I need to acknowledge the inspiration, assistance, and support of a number of people.  Without them I would never have completed this project.

The first, of course, is Dr. Halton Arp himself.  It was his dedication which led to publication of the catalog, inspiring a generation of astronomers, both amateur and professional.  You are probably well aware that his treatment by, and acceptance within, the U.S. professional astronomical community has not been good for many years.  His ideas, while never in the mainstream, have been much better received outside the U.S. and that is why he has lived and worked in Europe for many years.  I can't say that I really subscribe to his major thesis, but he is a brilliant man who presents serious issues to be addressed, and they generally aren't.  I would be surprised if his theories supplant the current cosmological model but I would be equally surprised if some of them don't get incorporated within it -- probably when proposed by some other more "acceptable" source.  In addition to his brilliance, he is friendly, enthusiastic, and charming.  Twice in ten years, he made the trek to West Texas to talk to 600+ amateurs and a few professionals at the Texas Star Party.  When there, he was on the observing field at night, up ladders when required, sharing the eyepiece with many of us.  I will never forget the afternoon he spent under the shade of a large oak, sharing wine, smoked oysters, and stinky cheese, telling hilarious tales of his own misadventures and those of other famous astronomers.  The picture was taken that afternoon by Jeff Rowe and includes, left to right, Jeff Kanipe, Alexandra Witze, Dave Tosteson, Scott Ewart, Barbara Wilson, Don Halter, Dr. Arp, Jack Petersen, me, Shane Ramotowski, Charlie McLeod, Dennis Webb, Becky Ramotowski, and Ken Lester. 

Without Dennis Webb's dedicated interest and research, the Arp catalog would likely have remained an esoteric repository of photographs known only, and used little, by professionals.  Dennis opened it up to the amateur community and publicized its wonders.  As already described on The Project page, it took quite a while before I shared Dennis' interest and I would never have had the perseverance to follow through alone.  I like the challenge of completing observing lists and his role in getting the Astronomical League's Arp Observing Program established gave me another one to pursue.  And finally, helping with his book kept me going well past the first 100 and got me close enough to the end to make the entire catalog seem reachable.

My wife, Nancy, is not a astronomer but has been supportive throughout the effort.  I made quite a few trips to our cabin and observatory by myself, both because of her schedule and the fact that it isn't much fun to be in a cabin in the woods where your husband stays up all night and sleeps all day.  And on nights we were there for family events, she understood my need to slip out to the observatory to grab a few dark hours.

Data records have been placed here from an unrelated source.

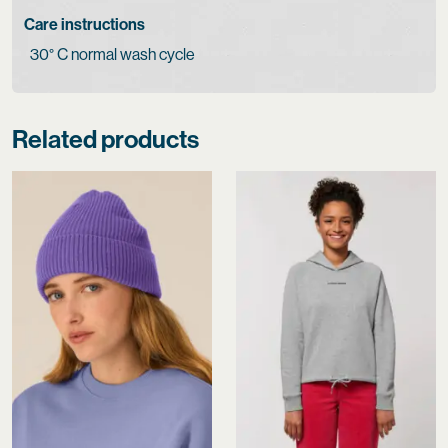
Care instructions
30° C normal wash cycle
Related products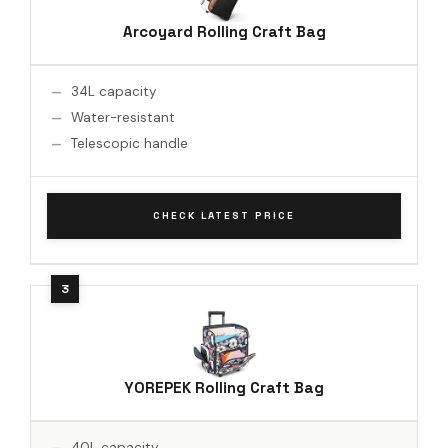
Arcoyard Rolling Craft Bag
34L capacity
Water-resistant
Telescopic handle
CHECK LATEST PRICE
YOREPEK Rolling Craft Bag
40L capacity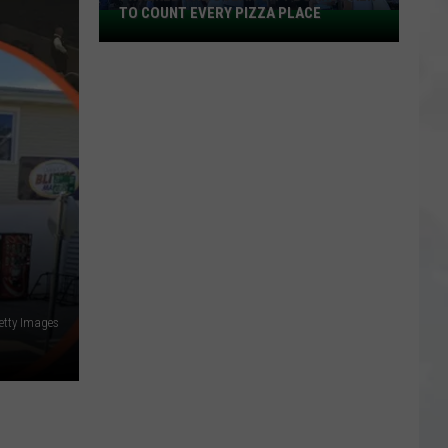
TO COUNT EVERY PIZZA PLACE
I
Walked
the
Ocean
City
Boardwalk
to
Count
Every
Pizza
Place
etty Images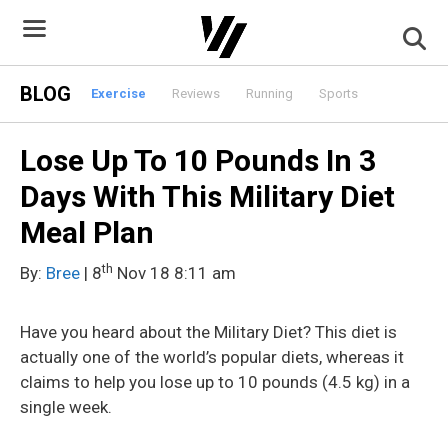
Skip
to
content
BLOG
Exercise
Reviews
Running
Sports
Lose Up To 10 Pounds In 3
Days With This Military Diet
Meal Plan
th
By:
Bree
| 8
Nov 18 8:11 am
Have you heard about the Military Diet? This diet is
actually one of the world’s popular diets, whereas it
claims to help you lose up to 10 pounds (4.5 kg) in a
single week.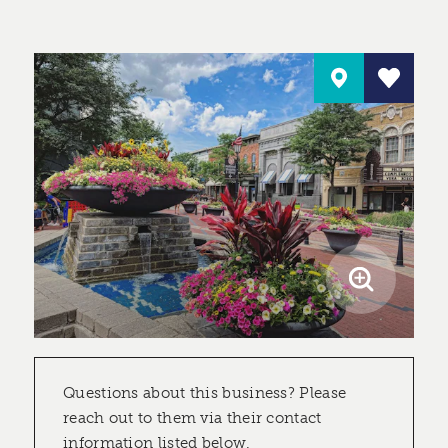
Questions about this business? Please
reach out to them via their contact
information listed below.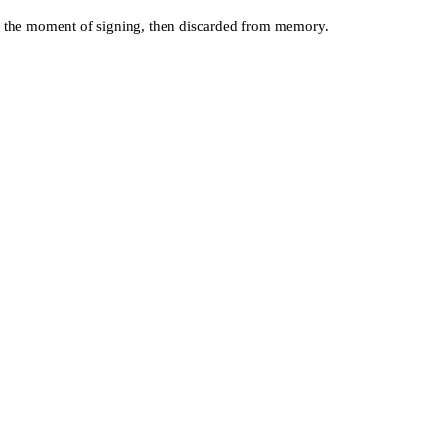
y at the moment of signing, then discarded from memory.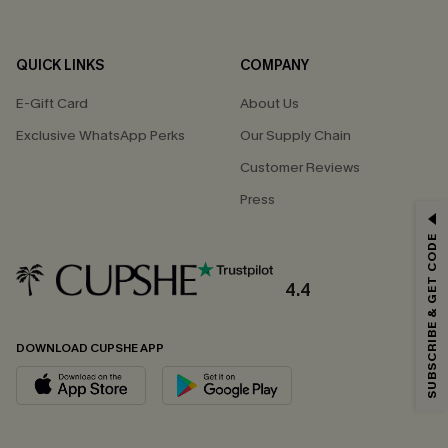
QUICK LINKS
COMPANY
E-Gift Card
About Us
Exclusive WhatsApp Perks
Our Supply Chain
Customer Reviews
Press
GET 15% OFF
SUBSCRIBE & GET CODE
Email Subscribers Get 15% Off No Min.
*One code per order. Each code valid once.
4.4
DOWNLOAD CUPSHE APP
By clicking this button, you agree to receive exclusive promotions and
updates from Cupshe via email. You also accept our
Terms and Conditions
and
Privacy Policy
. Unsubscribe anytime.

There were many others who helped me along the way at various times.  Al Kelly taught me most of what I know about image processing and joined me on a couple of observing trips to my cabin.  Chuck Shaw was always a source of good ideas for improving equipment or observing techniques.  Richard Berry and various collaborators (especially Jim Burnell) helped the whole imaging community by writing the CCD Cookbook, the Handbook of Astronomical Image Processing, and AIP4Windows.  Emil Bonanno's Megastar charting program now contains the entire Arp list, and I really depended on it to plan the images, find the objects, and position the camera.

I've undoubted forgotten someone who contributed greatly and for that I apologize.  Like everything else on this site, I'll fix mistakes as quickly as I catch them.